Even a decade ago, there were only so many satellites and they were expensive to access the data for personal use. But now, nanosatellites scarcely bigger than a lunch pail provide far greater coverage at a fraction of the cost. Their low orbits and high resolution cameras give accurate, full time coverage. More importantly, the type of data available allows for greater application of data synthesized from aerial and ground sources.

satellite image cropland

Remote sensing is able to detect variability in soil and crop conditions.High-resolution, “multi-spectral” photos help understand what’s going on in the fields, and help reduce crop inputs. Pest and weed control are easier and less expensive. Imagery and field data help growers schedule harvest to maximize yields.

The latest in a new array of these tools is a collaborative effort called OpTIS (Operational Tillage Information System). Combining satellite and various on-the-ground data gathering methods, growers can now access information that allows field-specific tracking of crop residue management, types of tillage and cover crop use and value.

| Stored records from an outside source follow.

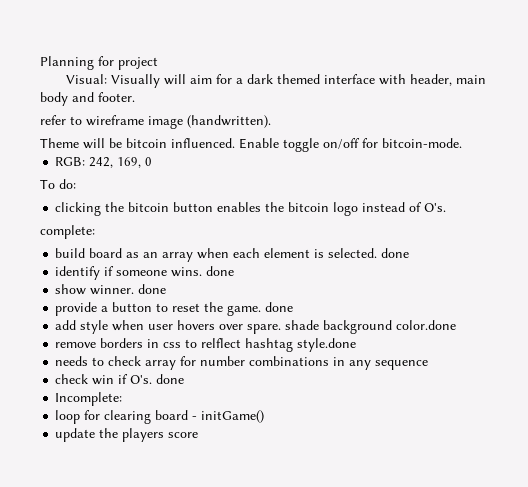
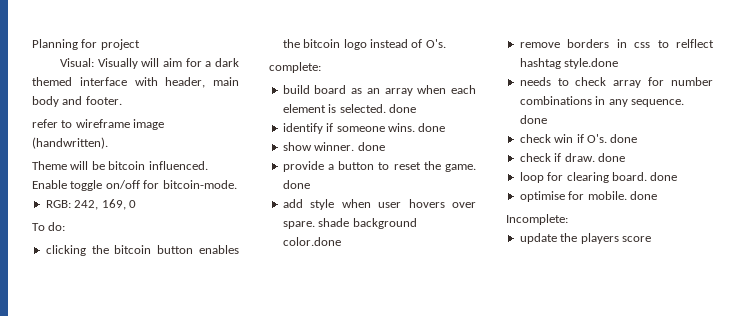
[375,360,429,370] sequence -> [630,99,684,107] [519,115,547,124] sequence. done
[55,392,123,406] Incomplete: -> [519,153,625,162] check if draw. done
[155,410,265,423] board - initGame() -> [611,172,678,181] [519,191,657,202] [506,214,568,225] board. done // optimise for mobile. done // Incomplete:

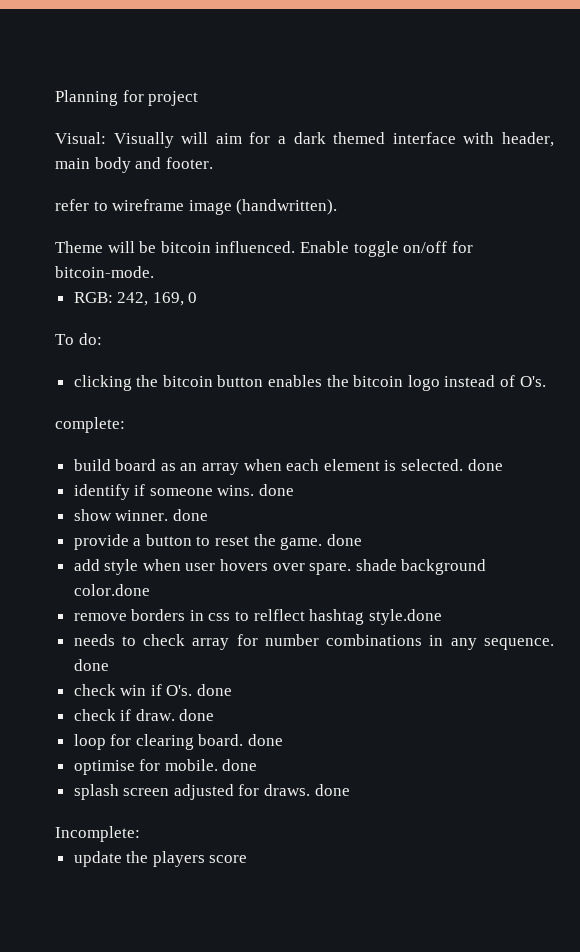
(657, 195) none -> [73,784,350,800] // splash screen adjusted for draws. done

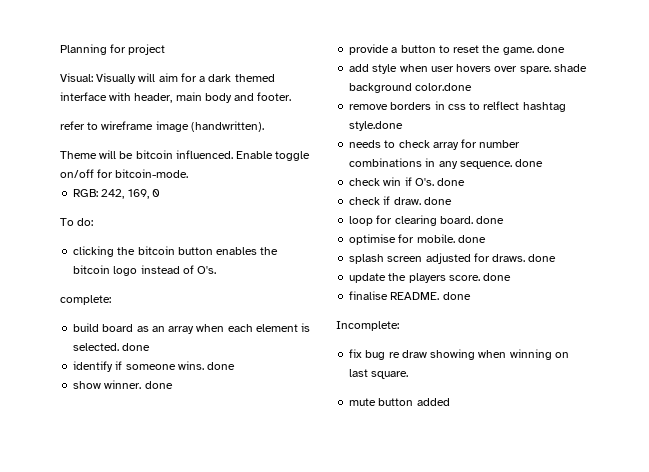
[55,826,140,842] // Incomplete: -> (557, 258) none
[209,855,248,863] score -> [448,273,512,281] [349,291,471,300] [336,321,399,331] [349,349,569,360] [349,369,409,379] [349,398,450,406] score. done // finalise README. done // Incomplete: // fix bug re draw showing when winning on last square. // mute button added

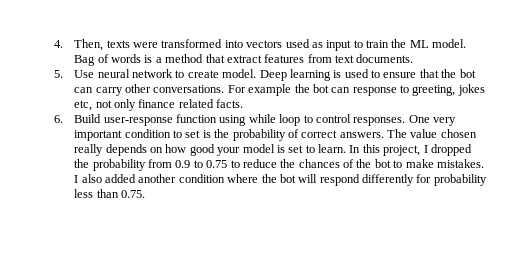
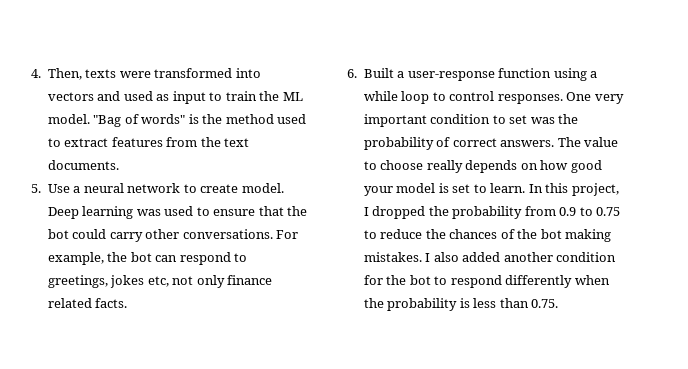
(283, 44) none -> [97,91,121,101] and
[74,54,225,66] Bag of words is a method that -> [93,114,307,127] [47,138,61,147] "Bag of words" is the method used to
(332, 58) none -> [200,137,221,147] the
(95, 74) none -> [73,186,81,193] a
[333,70,342,78] is -> [136,209,161,216] was
[74,87,94,93] can -> [72,229,107,239] could
[248,84,456,96] example the bot can response to greeting, -> [47,252,248,265] [47,275,108,288] example, the bot can respond to greetings,
[74,114,102,123] Build -> [363,68,405,78] Built a
(247, 120) none -> [590,71,598,78] a
[202,130,211,138] is -> [530,117,555,124] was
[440,129,477,138] chosen -> [363,160,424,170] to choose
[393,159,434,168] to make -> [565,229,612,242] making
[227,174,318,183] where the bot will -> [363,275,448,285] for the bot to
[416,174,487,186] for probability -> [574,275,610,285] [363,298,470,311] when the probability is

OpTIS uses multi-spectral satellite imagery to measure wintertime vegetation on agricultural fields and combines this information with site-specific knowledge of crop rotations and cover crop management practices. Images taken throughout the year are converted to show estimated cover crop coverage, the amount of cover crop residue, the type or classification of tillage practice, monitoring seasonal changes in cover crop residue and compiling all this with data from the field, the watershed and the wider county level.

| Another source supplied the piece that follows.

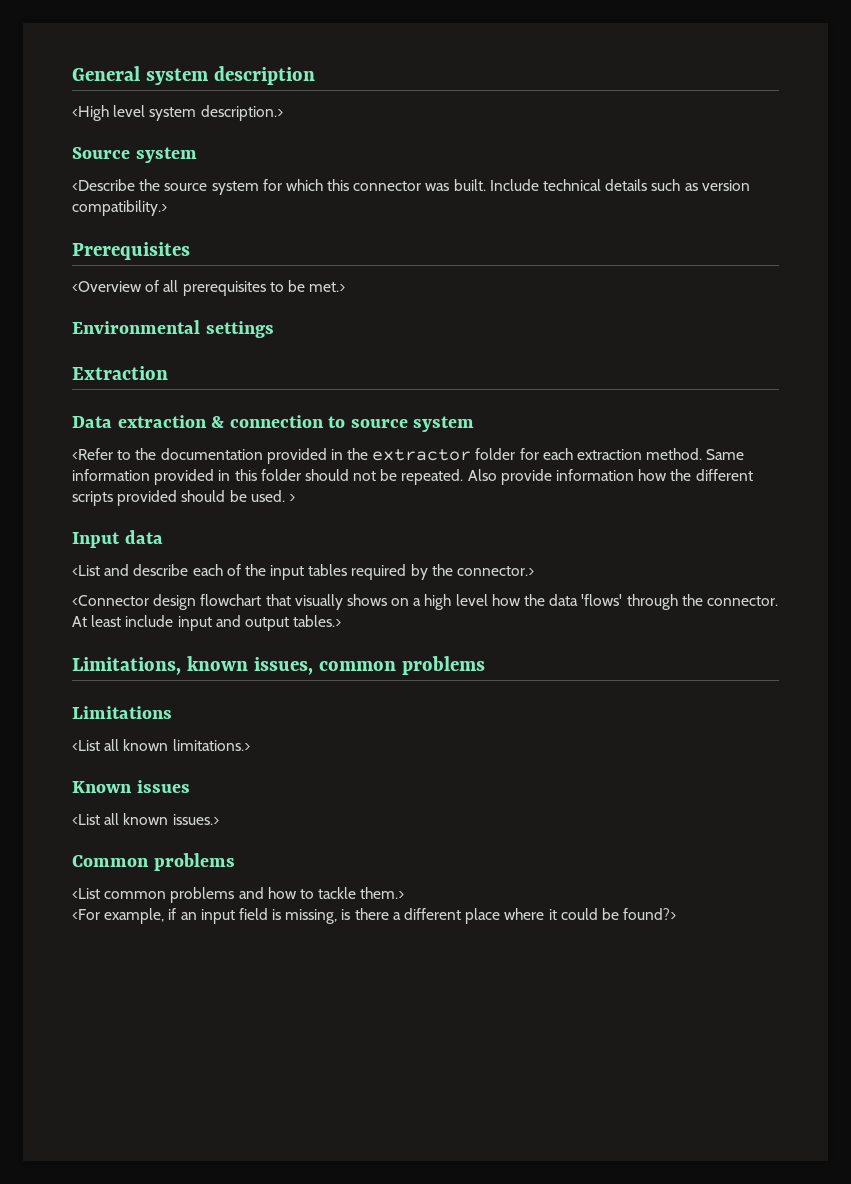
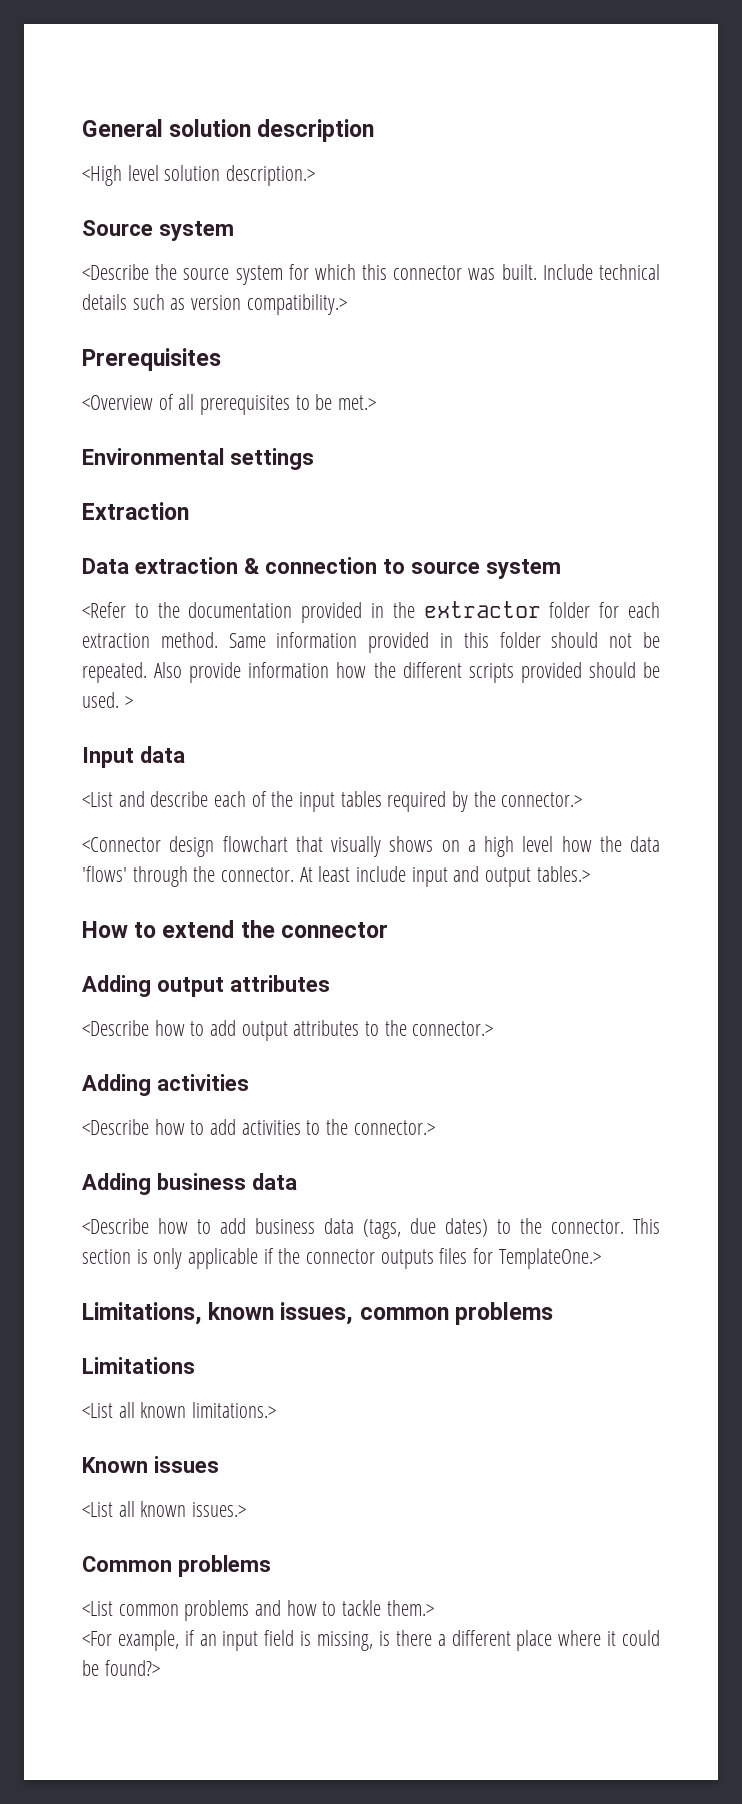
[145,68,209,85] system -> [169,119,252,137] solution
[149,107,197,121] system -> [164,165,221,181] solution
(342, 621) none -> [82,920,388,938] [82,975,330,997] [82,1020,494,1041] [82,1074,249,1096] [82,1119,435,1135] [82,1173,297,1195] [82,1218,660,1239] [82,1248,601,1269] // How to extend the connector // Adding output attributes // <Describe how to add output attributes to the connector.> // Adding activities // <Describe how to add activities to the connector.> // Adding business data // <Describe how to add business data (tags, due dates) to the connector. This section is only applicable if the connector outputs files for TemplateOne.>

According to a presentation by Applied GeoSolutions, LLC, about the OpTIS system, “Proximal sensors and on-farm sampling are used to calibrate imagery interpretation, and hyper-spectral, biophysical models are used to understand the impact of various components of ground cover (vegetation, soils, crop residue, and shadow) on field reflectance.  Using these methods, USGS researchers can map cover crop performance at the watershed scale and improve the understanding of conservation outcomes associated with various cover crop management strategies. This information is used by farmers and conservation agencies to promote adaptive management of winter cover crop programs to maximize environmental benefits.”

In a pilot program last year, OpTIS was used in a small number of Indiana watersheds. Based on initial feedback, the program will broaden this season to more sites in that state as well as other sites in Ohio, Illinois, and Iowa, according to Dan Towery, whose work with the Indiana Soil Health Management project intersects with the OrTIS project.

Towery also said that the data available will help growers understand more about their varied soil types, help them gauge the impact of cover crops on building organic matter in the soil, and even better understand how to adjust management practices more accurately based on annual precipitation.